In a four part series, Trevor B Cameron, Mgmt., MBA(Distinction) explores a 21st century approach for strategic supplier relationship management (SRM). In part one he examined the archaic definition of SRM and the strategic view of SRM. part two explored the potential value add in strategic SRM. In part three Trevor explores the scope of strategic SRM and how to approach change management. And in part four he advises how to conduct a change readiness assessment to determine the culture, the current views and perceptions on the proposed supplier partner.
This fifth and final part outlines the importance of delivering a training and communications plan to ensure everyone has the right skills, knowledge and understanding to implement the new SRM model.
A Training Plan ensures that the strategic importance of SRM activities is acknowledged and that all people in your company and the supplier have the right skills, knowledge and understanding to properly implement the new SRM model and the highly collaborative relationship. It is essential that key staff in your company and the supplier actively participate, understand the real spirit of a collaborative approach, and the tools that we need to be successful. Training should occur in:
- Executive leadership Workshop – Leading SRM Change, the Governance approach in a new relationship
- Contract Management – managing commercial issues, basic ingredients of contracts, relevant case law and process law, and obligations under contracts, innovative dispute resolution approaches – the CLM approach. Managing an SRM relationship beyond the Contract itself;
- Supplier Relationship Management – the model with best in class case studies, and the detail on the new SRM Model;
- Effective Communication plans – the right SRM messages and responses required for the Relationship to work;
- Teams are Better Working Together – Joint Working Groups in Commercial, Marketing and Operations, with associated charters, concepts, targets, value; and
- Quality Control – Agreed joint QA Principles, implement improved QC, testing and grading.

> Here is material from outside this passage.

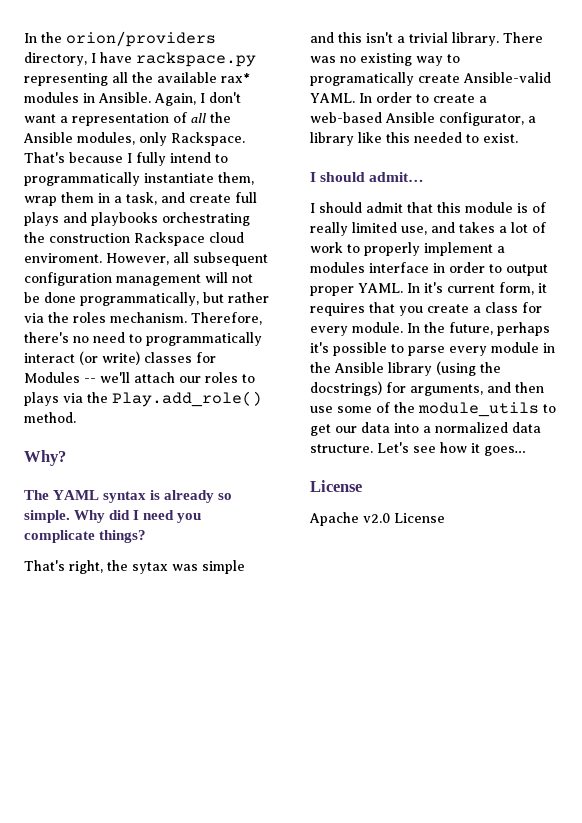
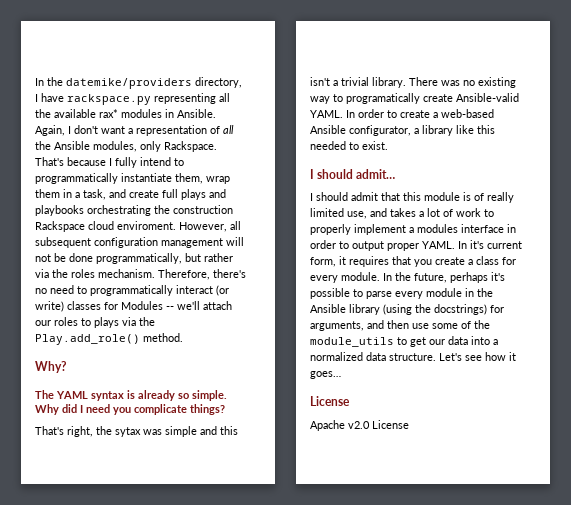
[24,31,216,47] In the orion/providers -> [35,77,192,89] In the datemike/providers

Finally, a clear Communication Plan is needed to ensure that the positive SRM messages that are delivered internally in your Company and the Supplier, as well as externally to the markets, are accurate, targeted, managed and effective. The Communication Plan internally must focus on the reality that additional value and competitive advantage (and ensuing profitability) can be delivered through a new open and collaborative Supplier relationship. While externally the focus will be on the integrated supply chain that will deliver the best quality, best product right first time – and this can only be achieved by your Company working closely with its key partners in the supply chain. An example communications approach is shown below:
I know that this is a comprehensive model and some Procurement Practitioners and Companies will baulk at the prospect – good luck to them. However, the benefits are palpable! The additional value is there and all you need to do is go and grab it!
Of course, the successful implementation of the proposed SRM Model, and effectively managing the associated SRM change management activities is reliant on willing ‘People’ to actively participate and support. There will also be significant challenges for some stakeholders (luddites) to see how the new SRM Relationship is essential for your Company to achieve its strategic objectives relating to growth, innovation and most importantly to target and deliver additional value over and above the supplier contract. However, that value can be released by strong leadership who supports an open and collaborative culture, and a well-planned and well-executed team.
My consistent message to all parties is that the development of a best in class SRM strategy and Model, supported by strong leadership and a clear vision will support the opportunity for both companies to focus on delivering an integrated and highly competitive supply chain, with the SRM Plan dependent on:
- Strong executive leadership and a clear definition of the target value that is over and above the normal contract;
- Implementing a new style of structured supplier governance with collaborative teams, guidelines and principles, communications and training that ‘add to, but do not take precedence over the normal contract.
- Sound commercial processes and an existing contracted relationship that is critical to your company;
- People in both customer and supplier becoming more open, collaborative, creative and future focussed; and
- Acknowledging that a well-executed plan with clear goals, objectives, roles and accountabilities is the corner stone of success.
We are now operating in an environment where disruption, changing consumer demand, and rapid changes in technology are overtaking many previously robust companies. We must now realise that it is supply chain versus supply chain to deliver what our customers want exactly when they want them, at the right price and the right quality.
By providing a structured, well-detailed SRM Model, the chances of success are enhanced. With strong leadership and direction from the Executive of both Companies in this model, and the CEO exerting corporate will, the commercial and operational teams will be given the accountability to implement and succeed.